| TRY IT |
Once the pictures are removed, output the remaining entries exactly as given.

── MATERIAL TO PROCESS ──

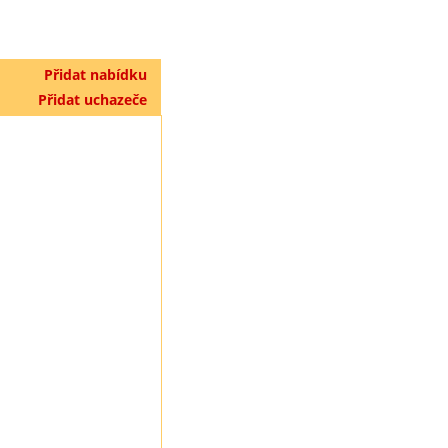
Přidat nabídku
Přidat uchazeče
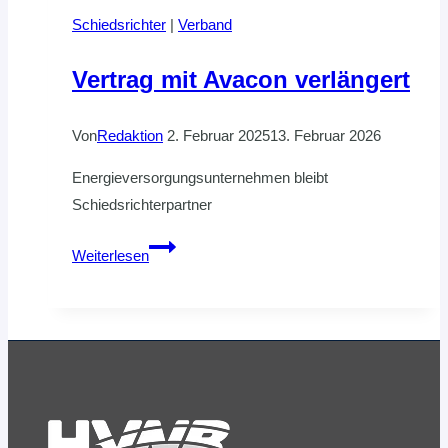
Schiedsrichter
|
Verband
Vertrag mit Avacon verlängert
Von
Redaktion
2. Februar 2025
13. Februar 2026
Energieversorgungsunternehmen bleibt
Schiedsrichterpartner
Vertrag
Weiterlesen
mit
Avacon
verlängert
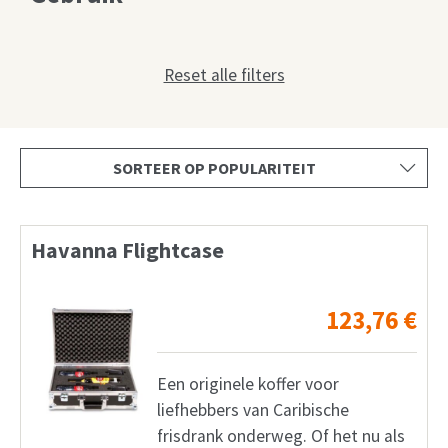
Shop
Maatwerk
Reset alle filters
Mijn rekening
Facebook
Nederlands
Deutsch
Havanna Flightcase
English
123,76
€
Français
Een originele koffer voor
liefhebbers van Caribische
frisdrank onderweg. Of het nu als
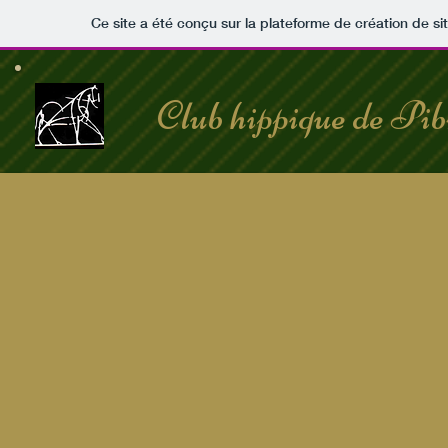
Ce site a été conçu sur la plateforme de création de si
Club hippique de Pib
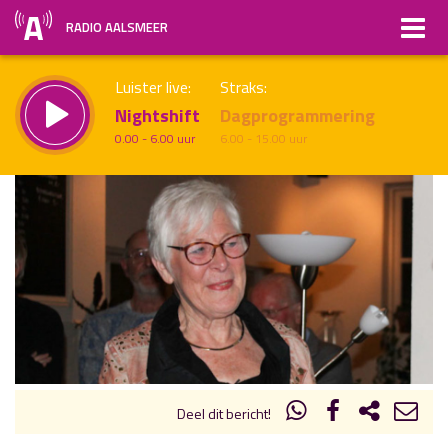
RADIO AALSMEER
Luister live:
Straks:
Nightshift
Dagprogrammering
0.00 - 6.00 uur
6.00 - 15.00 uur
uur 1 van x
Vorig uur
Volgend uur
Inklappen
Deel dit bericht!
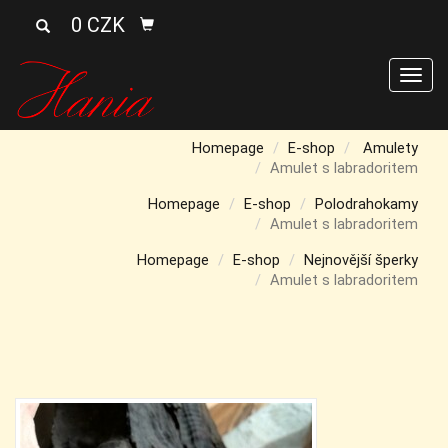
0 CZK
Men
Homepage
E-shop
Amulety
Amulet s labradoritem
Homepage
E-shop
Polodrahokamy
Amulet s labradoritem
Homepage
E-shop
Nejnovější šperky
Amulet s labradoritem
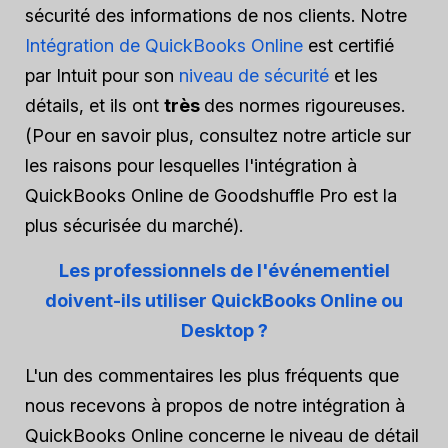
sécurité des informations de nos clients. Notre
Intégration de QuickBooks Online
est certifié
par Intuit pour son
niveau de sécurité
et les
détails, et ils ont
très
des normes rigoureuses.
(Pour en savoir plus, consultez notre article sur
les raisons pour lesquelles l'intégration à
QuickBooks Online de Goodshuffle Pro est la
plus sécurisée du marché).
Les professionnels de l'événementiel
doivent-ils utiliser QuickBooks Online ou
Desktop ?
L'un des commentaires les plus fréquents que
nous recevons à propos de notre intégration à
QuickBooks Online concerne le niveau de détail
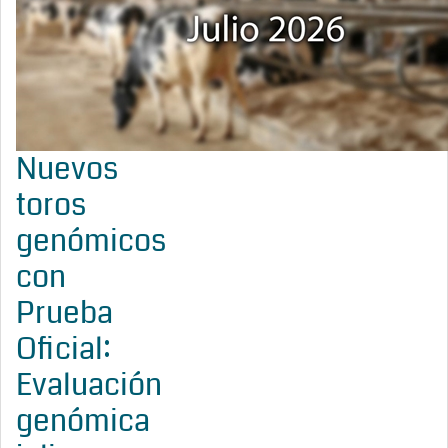
Nuevos
toros
genómicos
con
Prueba
Oficial:
Evaluación
genómica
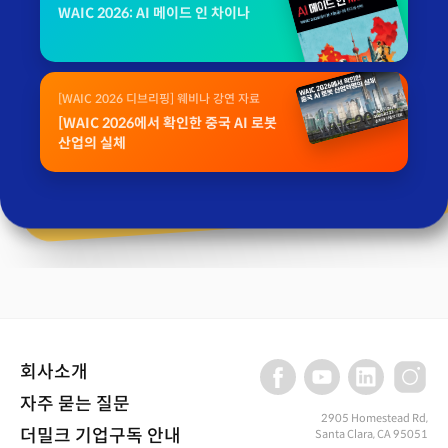
WAIC 2026: AI 메이드 인 차이나
[WAIC 2026 디브리핑] 웨비나 강연 자료
[WAIC 2026에서 확인한 중국 AI 로봇
산업의 실체
회사소개
자주 묻는 질문
2905 Homestead Rd,
더밀크 기업구독 안내
Santa Clara, CA 95051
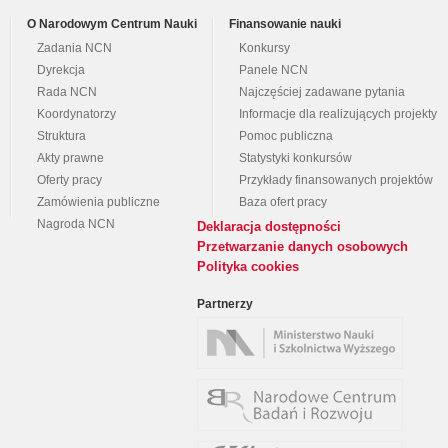
O Narodowym Centrum Nauki
Finansowanie nauki
Zadania NCN
Konkursy
Dyrekcja
Panele NCN
Rada NCN
Najczęściej zadawane pytania
Koordynatorzy
Informacje dla realizujących projekty
Struktura
Pomoc publiczna
Akty prawne
Statystyki konkursów
Oferty pracy
Przykłady finansowanych projektów
Zamówienia publiczne
Baza ofert pracy
Nagroda NCN
Deklaracja dostępności
Przetwarzanie danych osobowych
Polityka cookies
Partnerzy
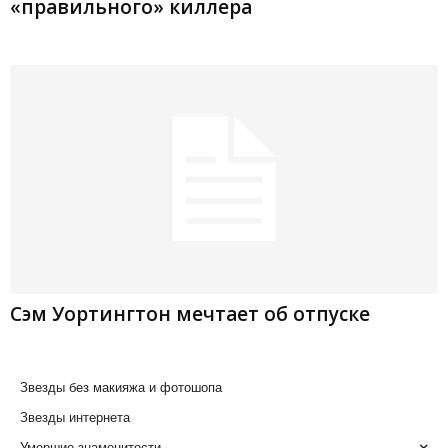
«правильного» киллера
Сэм Уортингтон мечтает об отпуске
Звезды без макияжа и фотошопа
Звезды интернета
Умершие знаменитости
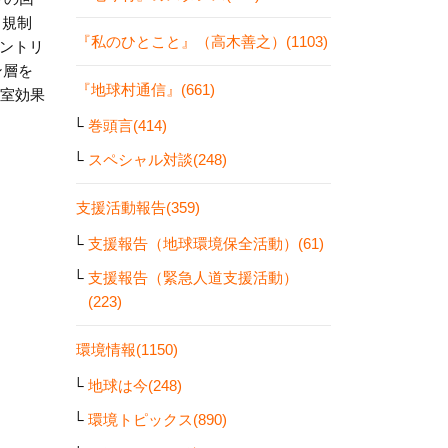
る規制
『私のひとこと』（高木善之）(1103)
モントリ
ン層を
『地球村通信』(661)
温室効果
巻頭言(414)
スペシャル対談(248)
支援活動報告(359)
支援報告（地球環境保全活動）(61)
支援報告（緊急人道支援活動）
(223)
環境情報(1150)
地球は今(248)
環境トピックス(890)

───

| TASK RESPONSE |
Přidat nabídku
Přidat uchazeče
Schiedsrichter
|
Verband
Vertrag mit Avacon verlängert
Von
Redaktion
2. Februar 2025
13. Februar 2026
Energieversorgungsunternehmen bleibt
Schiedsrichterpartner
Vertrag
Weiterlesen
mit
Avacon
verlängert
Shop
Maatwerk
Reset alle filters
Mijn rekening
Facebook
Nederlands
Deutsch
Havanna Flightcase
English
123,76
€
Français
Een originele koffer voor
liefhebbers van Caribische
frisdrank onderweg. Of het nu als
Ce site a été conçu sur la plateforme de création de si
Club hippique de Pib
RADIO AALSMEER
Luister live:
Straks:
Nightshift
Dagprogrammering
0.00 - 6.00 uur
6.00 - 15.00 uur
uur 1 van x
Vorig uur
Volgend uur
Inklappen
Deel dit bericht!
0 CZK
Men
Homepage
E-shop
Amulety
Amulet s labradoritem
Homepage
E-shop
Polodrahokamy
Amulet s labradoritem
Homepage
E-shop
Nejnovější šperky
Amulet s labradoritem
sécurité des informations de nos clients. Notre
Intégration de QuickBooks Online
est certifié
par Intuit pour son
niveau de sécurité
et les
détails, et ils ont
très
des normes rigoureuses.
(Pour en savoir plus, consultez notre article sur
les raisons pour lesquelles l'intégration à
QuickBooks Online de Goodshuffle Pro est la
plus sécurisée du marché).
Les professionnels de l'événementiel
doivent-ils utiliser QuickBooks Online ou
Desktop ?
L'un des commentaires les plus fréquents que
nous recevons à propos de notre intégration à
QuickBooks Online concerne le niveau de détail
Nuevos
toros
genómicos
con
Prueba
Oficial:
Evaluación
genómica
WAIC 2026: AI 메이드 인 차이나
[WAIC 2026 디브리핑] 웨비나 강연 자료
[WAIC 2026에서 확인한 중국 AI 로봇
산업의 실체
회사소개
자주 묻는 질문
2905 Homestead Rd,
더밀크 기업구독 안내
Santa Clara, CA 95051
O Narodowym Centrum Nauki
Finansowanie nauki
Zadania NCN
Konkursy
Dyrekcja
Panele NCN
Rada NCN
Najczęściej zadawane pytania
Koordynatorzy
Informacje dla realizujących projekty
Struktura
Pomoc publiczna
Akty prawne
Statystyki konkursów
Oferty pracy
Przykłady finansowanych projektów
Zamówienia publiczne
Baza ofert pracy
Nagroda NCN
Deklaracja dostępności
Przetwarzanie danych osobowych
Polityka cookies
Partnerzy
«правильного» киллера
Сэм Уортингтон мечтает об отпуске
Звезды без макияжа и фотошопа
Звезды интернета
Умершие знаменитости
る規制
『私のひとこと』（高木善之）(1103)
モントリ
ン層を
『地球村通信』(661)
温室効果
巻頭言(414)
スペシャル対談(248)
支援活動報告(359)
支援報告（地球環境保全活動）(61)
支援報告（緊急人道支援活動）
(223)
環境情報(1150)
地球は今(248)
環境トピックス(890)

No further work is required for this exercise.